Would I like dating me?
My answer these days is a shy, “not everyday🙃” – and we’re talking married in my case! While there are glimmers of the best version of me showing up in life and my relationship, I haven’t been my aligned self quite as consistently.
That being said, by asking myself some of the powerful questions I offer you below, I’ve been able to shift this- and fast.
We’re quick to point out what our partners aren’t doing right; we’re not quite as generous with our own self reflection – like, how am I doing as a partner?
Looking at yourself from the outside in can be scary to say the least. It may reveal a whole muddle puddle of crazy – and a whole lot of beauty, too.
Being honest about how you’re showing up in your relationships will undoubtedly reveal some of your shit. Like potentially where you need to upgrade and how you need to find your way back to the person your partner first loved.

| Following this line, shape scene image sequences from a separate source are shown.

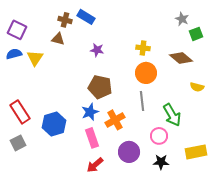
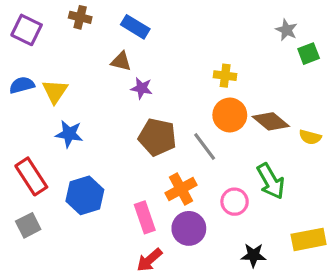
brown cross: (65, 20) -> (80, 17), moved
purple square: (17, 30) -> (27, 30), moved
brown triangle: (58, 39) -> (121, 61), moved
purple star: (97, 50) -> (142, 88), moved
brown diamond: (181, 58) -> (271, 121), moved
gray line: (142, 101) -> (205, 147), moved, turned -30
blue star: (90, 112) -> (69, 134), moved, turned 30
pink circle: (159, 136) -> (235, 202), moved
purple circle: (129, 152) -> (189, 228), moved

This kind of honest self reflection is an important step in repairing, shifting and transforming your relationship. I wrote about this in a similar article, Taking Accountability in Your Relationships – this is simply a different way of saying the same thing: it’s time to pull up your boot straps and own yo sh*t.
Here are some questions to help get you started:
Which do you do more of – appreciate or criticize your partner?
Are you pleasant to be around?
Do you spend most of your time in a peaceful, joyful state – or a stressed out one?
Do you know how your partner likes to be loved (physical touch, words of affection, favours, etc)?
Do you love your partner the way they want to be loved – or the way you think they should want to be loved?
Are your expectations higher of your partner than they are of yourself?
Are you choosing love more often than (fill in the blank)?
These aren’t easy questions to ask – or answer.
But the more honest you are in your answers, the more progress you’ll make in being a better partner and inspiring and accepting nothing but great love.
Because the only person you have any control over in your relationship, is your self.
Our problems with others can so often be fixed by solving our own. But we neglect this simple solution and fixate on the things we wish we could change about others – which hardly gets us anywhere but seemingly feels much easier to do.
When you find yourself in a rut complaining about your partner, stop and ask yourself – would I like dating me?